# WORK INSTRUCTION 1:
Revise the Forrest Fenn quotations from "Most of the searchers" to "and 1000 years?", putting "marker" in place of "blaze".
# WORK INSTRUCTION 2:
Answer these questions from the Forrest Fenn quotations:
(a) Which line of the poem does Fenn call the first clue?
(b) What game does he say searchers might as well stay home and play?
(c) What does he think will probably change before the next millennia?
# WORK INSTRUCTION 3:
Pick up the Forrest Fenn quotations where they stop and keep writing.

# TEXT SECTION:

%%

No, fresh eyes and new thinking might provoke a winning idea. I would advise new searchers to look for the clues in my poem and try to marry them to a place on a map. It seems like the longer one thinks about the search the more they complicate the problem.f (Six Questions)
Other things Forrest Fenn has said about finding his treasure chest:
“The person who finds the treasure will have studied the poem over and over, and thought, and analyzed and moved with confidence. Nothing about it will be accidental. T. S. Eliot said:
We shall not cease from our exploration
And at the end of all our exploring
Will be to arrive where we started
And know the place for the first time” (Six Questions)
“…..study the clues in the book and thread a tract through the wiles of nature and circumstance to the treasure. If you can find it, you can have it. I warned the path would not be direct for those who had no certainty of the location beforehand, but sure for the one who did.” (Flap on map in Too Far to Walk)
What Forrest Fenn say is the First Clue in his Poem and other Suggestions:
“The first clue in the poem is ‘Begin it where warm waters halt’. That’s the first clue. If you can’t figure that clue out, you don’t have anything.” (New Zealand Interview with Forrest)
What surprises me is that so many ignore the first clue in the poem. Without it all the searcher has is the memory of a nice vacation. Although many have tried, I doubt that anyone will find the blaze before they have figured out the first clue. f (Questions with Forrest)
“The most common mistake that I see searchers make is that they underestimate the importance of the first clue. If you don’t have that one nailed down you might as well stay home and play Canasta.” (Questions with Fenn)
Most of the searchers are very bright and make intelligent comments, either by email or on the blogs, but there seems to be more attention paid to the blaze than to the first clue. Perhaps that’s why the treasure hasn’t been found. f (Questions with Forrest 2016)
Forrest has made the following comments about the poem and clues in general:
“The Clues should be followed in order.” f (Questions with Forrest)
The poem is straight forward with no subterfuge in sight. (Questions with Forrest)
Q) Did the same 9 clues exist when you were a kid and to your estimation will they still exist in 100 years and 1000 years?
A)“The clues did not exist when I was a kid but most of the places the clues refer to did. I think they might still exist in 100 years but the geography probably will change before we reach the next millennia.” (Questions with Forrest)

%%

# INPUT DATA:
%%

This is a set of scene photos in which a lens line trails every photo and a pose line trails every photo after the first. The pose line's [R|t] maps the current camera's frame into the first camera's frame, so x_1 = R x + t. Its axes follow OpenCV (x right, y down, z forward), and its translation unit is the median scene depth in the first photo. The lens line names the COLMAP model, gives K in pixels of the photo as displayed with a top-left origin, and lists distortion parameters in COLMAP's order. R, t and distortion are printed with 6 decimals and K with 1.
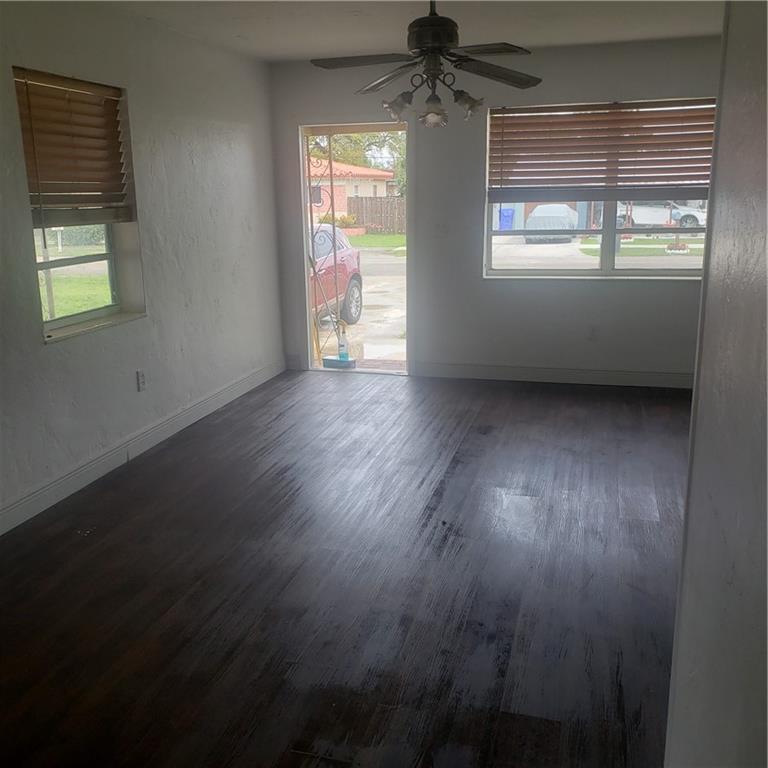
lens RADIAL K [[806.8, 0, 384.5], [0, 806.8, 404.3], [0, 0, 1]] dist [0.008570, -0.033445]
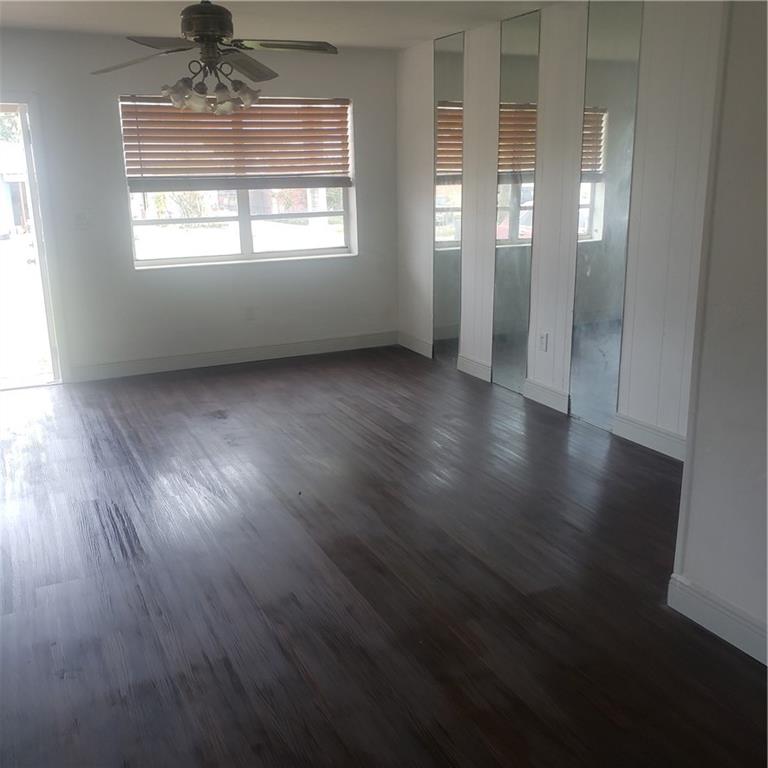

%%

# REPLY 1:
Most of the searchers are very bright and make intelligent comments, either by email or on the blogs, but there seems to be more attention paid to the marker than to the first clue. Perhaps that’s why the treasure hasn’t been found. f (Questions with Forrest 2016)
Forrest has made the following comments about the poem and clues in general:
“The Clues should be followed in order.” f (Questions with Forrest)
The poem is straight forward with no subterfuge in sight. (Questions with Forrest)
Q) Did the same 9 clues exist when you were a kid and to your estimation will they still exist in 100 years and 1000 years?

# REPLY 2:
(a) "Begin it where warm waters halt."
(b) Canasta.
(c) The geography.

# REPLY 3:
There are a few words in the poem that are not useful in finding the treasure Phil, but it is risky to discount any of them. You over simplify the clues. There are many places in the Rocky Mountains where warm waters halt, and nearly all of them are north of Santa Fe. Look at the big picture, there are no short cuts. f (2014 Questions with Forrest)
“It seems logical to me that a deep thinking treasure searcher could use logic to determine an important clue to the location of the treasure. Is someone doing that now and I don’t know it? It’s not what they say on the blogs that may be significant, it’s what they whisper.” (Dal’s Blog/Scrapbook)
“Some searchers overrate the complexity of the search. Knowing about head pressures, foot pounds, acre feet, bible verses, Latin, cubic inches, icons, fonts, charts, graphs, formulas, curved lines, magnetic variation, codes, depth meters, riddles, drones or ciphers, will not assist anyone to the treasure location, although those things have been offered as positive solutions. Excellent research materials are TTOTC, Google Earth, and/or a good map.” (Dal’s Blog/ Scrapbook)
“All that will be needed are the clues, some resolve, a little imagination………..” (dust jacket of The Thrill of the Chase)
“If a person reads the poem over and over…and are able to decipher the first few clues in the poem, they can find the treasure chest. It may not be easy, but it certainly isn’t impossible. I could go right straight to it.” (Collected Works video)
Some ending comments:
“All of the information you need to find the treasure is in the poem. The chapters in my book have very subtle hints but are not deliberately placed to aid the seeker. Good luck in the search.”
A polite-like email from Kristie, who admits to being a desk person, prompts me to say that if you are walking long distances in search of the treasure, you’re walking too far. f (Random Words 2016)
“Nobody is going to happen on that treasure chest. You’re gonna have to figure out the clues in the poem and go to it.” (Moby Dickens video, Nov.2, 2013)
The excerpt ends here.